A small crew of cow hunters could manage a large and wide ranging herd of cattle. In 1692, records show that Barnard Schenkingh had amassed 292 cattle, and listed five horses and three enslaved men to manage them. James Joyner also listed three cattle hunters to manage his herd of 200. 134 of Schenkingh’s cattle were located on James Island, where they were tended by a single enslaved herdsman (Otto 1987). Thus, raising livestock enabled early Carolina colonists to create income and personal wealth with uncultivated land and minimal slave labor investment.
The most numerous and important cowpens were located in the inner coastal plain. The most prominent grazing areas were the savannas and cane swamps west of Orangeburg in the Forks of Edisto, around the headwaters of the Salkehatchie (Saltcatchers) River, and between the Salkehatchie and Savannah rivers. This was the classic cowpen area (Dunbar 1961). Salt beef and pork produced in this region were exported mainly to the British West Indies. As early as 1680, Carolina shipped four tons of salt meat to the island of Barbados. By 1700, Carolina had become a major supplier of salt meat to Barbados, Jamaica, and other British West Indian colonies (Otto 1987).
Detail from Estate Inventory of Thomas Drayton, 1724
The importance of the cattle hunters to these operations is shown in the example of the early Georgia experiments with livestock. In 1733, some of the first settlers of the new colony were given pigs and cattle by their South Carolina neighbors to help them through the difficult first season. The animals soon ran off into the woods, as the new colonists had neither the resources nor skills to manage them. Both Carolina “black” cattle and descendants of the Spanish herds had moved into the area of the new Georgia colony, finding plenty of grasses and forage to support them.

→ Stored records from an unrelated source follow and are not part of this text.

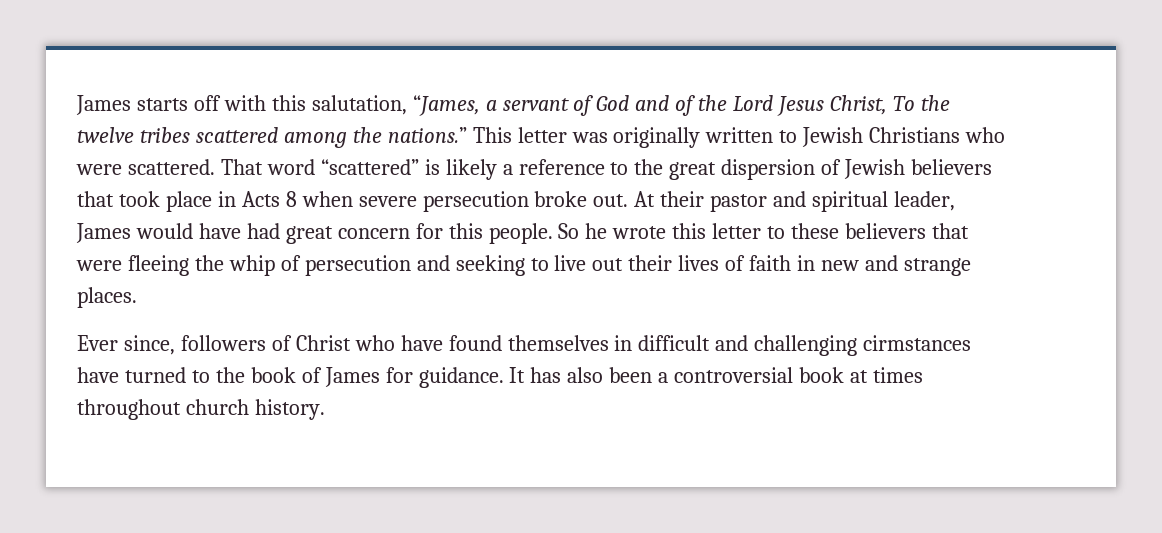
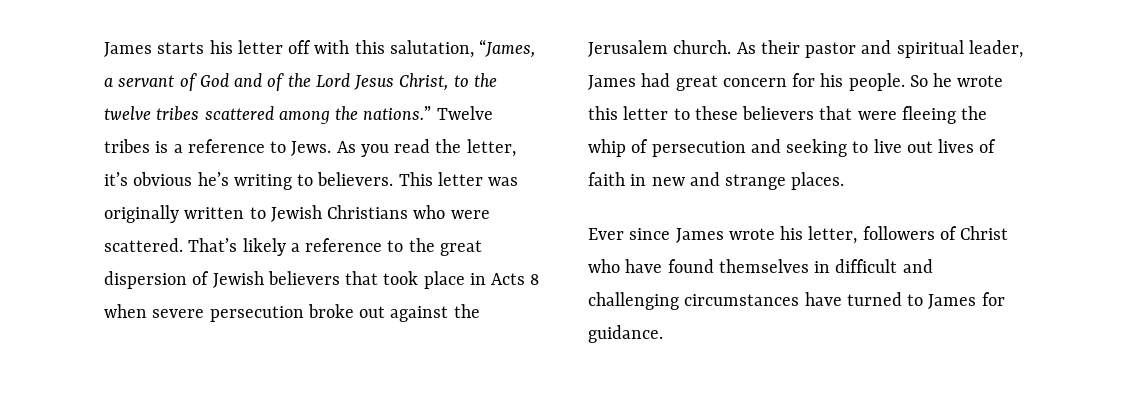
(188, 104) none -> [209,40,283,54] his letter
[892,96,915,111] To -> [453,75,469,87] to
(467, 135) none -> [436,106,493,120] [104,139,516,157] [104,172,394,190] Twelve tribes is a reference to Jews. As you read the letter, it’s obvious he’s writing to believers.
[220,159,440,175] That word “scattered” is -> [188,238,238,252] That’s
[593,191,656,207] out. At -> [359,304,480,322] [588,40,756,57] out against the Jerusalem church. As
[135,223,241,239] would have -> (636, 82) none
[448,223,483,239] this -> [820,73,844,87] his
[628,255,673,271] their -> (933, 147) none
[123,335,175,355] since, -> [629,226,858,244] since James wrote his letter,
[863,335,972,351] cirmstances -> [684,294,800,306] circumstances
[215,367,923,388] [77,399,325,420] the book of James for guidance. It has also been a controversial book at times throughout church history. -> [928,292,1005,309] [588,325,663,343] James for guidance.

But without trained cattle hunters, horses and a system of cowpens, the Georgians were unable to round up these cattle even once a year (Stewart 1991). It wasn’t until the 1750s, when land and slavery laws changed, that the Georgians adapted the practices of the South Carolina cowpens and cow hunters to the environs of Georgia, and began to have success.
The cattle hunters of the Carolinas combined the expertise in cattle herding and management bequeathed to them by thousands of years of West African herding ancestors with the ability to adapt these skills to a harsh new environment and enslaved living conditions. Their contribution has been largely overlooked, but new research may help to bring their story into sharper focus. Picture that the next time you think of a cowboy!

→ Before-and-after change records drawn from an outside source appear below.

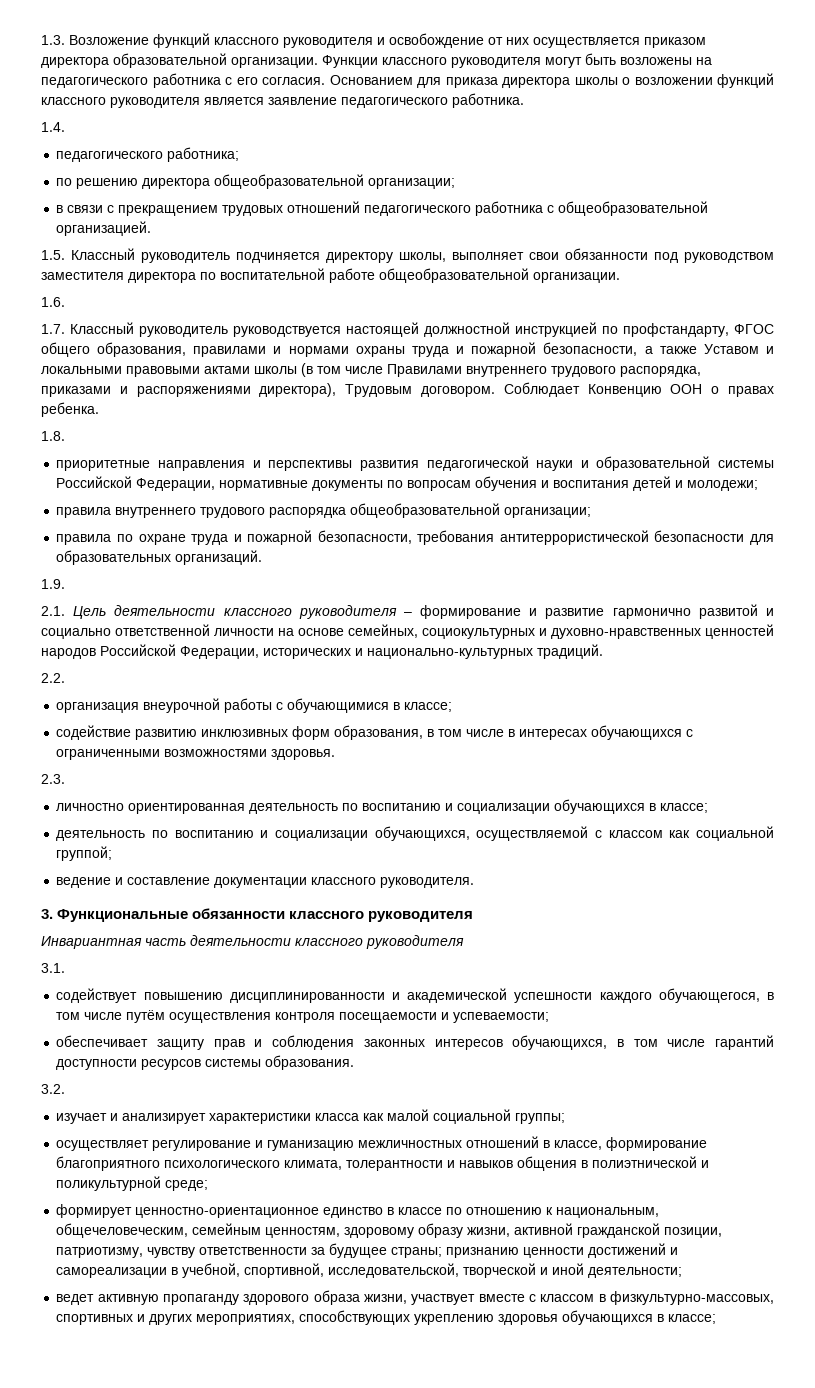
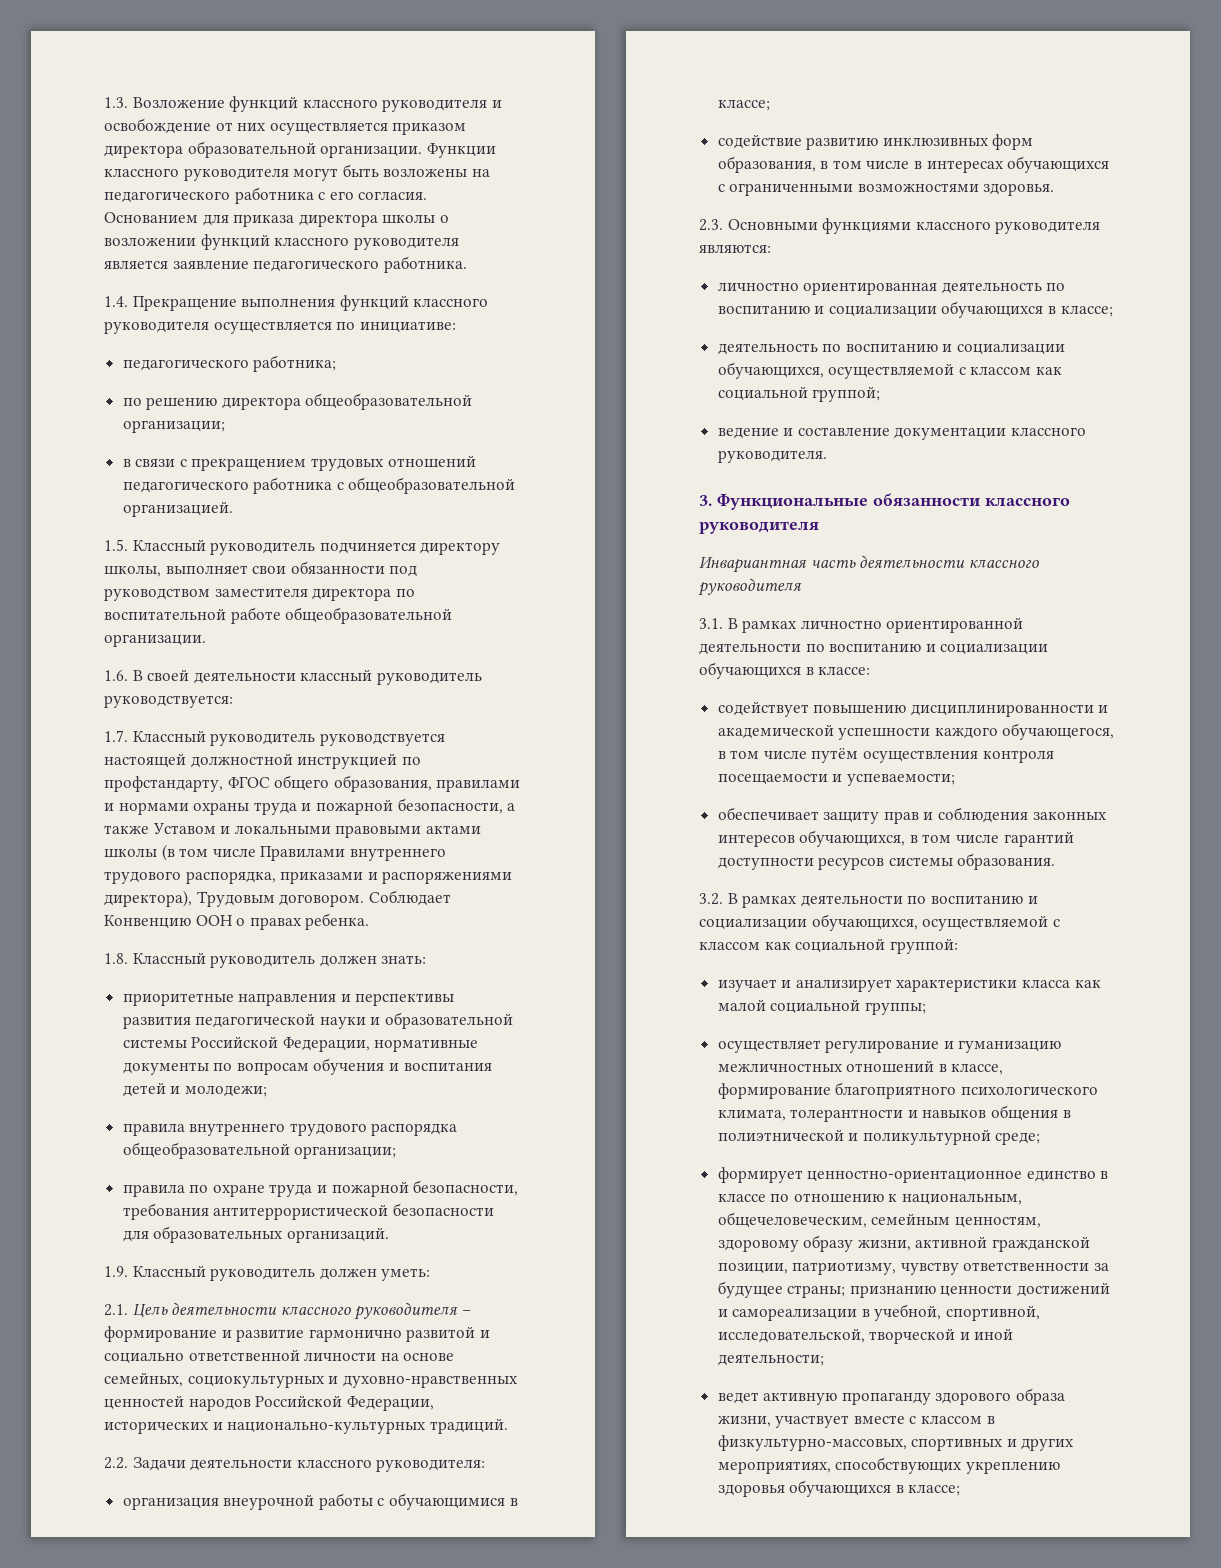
(65, 127) none -> [132,295,489,311] [104,321,456,334] Прекращение выполнения функций классного руководителя осуществляется по инициативе:
(65, 302) none -> [132,669,482,685] [104,695,233,708] В своей деятельности классный руководитель руководствуется:
(65, 436) none -> [132,952,427,968] Классный руководитель должен знать:
(65, 584) none -> [132,1265,431,1281] Классный руководитель должен уметь:
(65, 678) none -> [132,1457,486,1472] Задачи деятельности классного руководителя:
(65, 779) none -> [727,218,1101,234] [699,244,771,253] Основными функциями классного руководителя являются:
(65, 968) none -> [727,617,1024,633] [699,643,1049,655] [699,662,871,679] В рамках личностно ориентированной деятельности по воспитанию и социализации обучающихся в классе:
(65, 1089) none -> [727,893,1038,908] [699,914,1060,931] [699,938,958,954] В рамках деятельности по воспитанию и социализации обучающихся, осуществляемой с классом как социальной группой:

Bradley, Daniel G., David E. MacHugh, Patrick Cunningham and Ronan T. Loftus. 1996 “Mitochondrial Diversity and the Origins of African and European Cattle.” Anthropology: 93: 5131-5135.
Dunbar, Gary S. 1961 “Colonial Carolina Cowpens.” Agricultural History, Vol. 35, No 3: 125-131.
Holloway, Joseph E., Ph.D. 2008 The Impact of African Languages on American English. www.slaveryinamerica.org/history/hs_es_languages.htm
Otto, John Solomon. 1987 “Livestock-Raising in Early South Carolina, 1670-1700: Prelude to the Rice Plantation Economy.” Agricultural History, Vol. 61, No 4: 13-24.
Stewart, Mart A. 1991 “‘Whether Wast, Deodand, or Stray’: Cattle, Culture, and the Environment in Early Georgia. ” Agricultural History, Vol. 65, No 3: 1-28.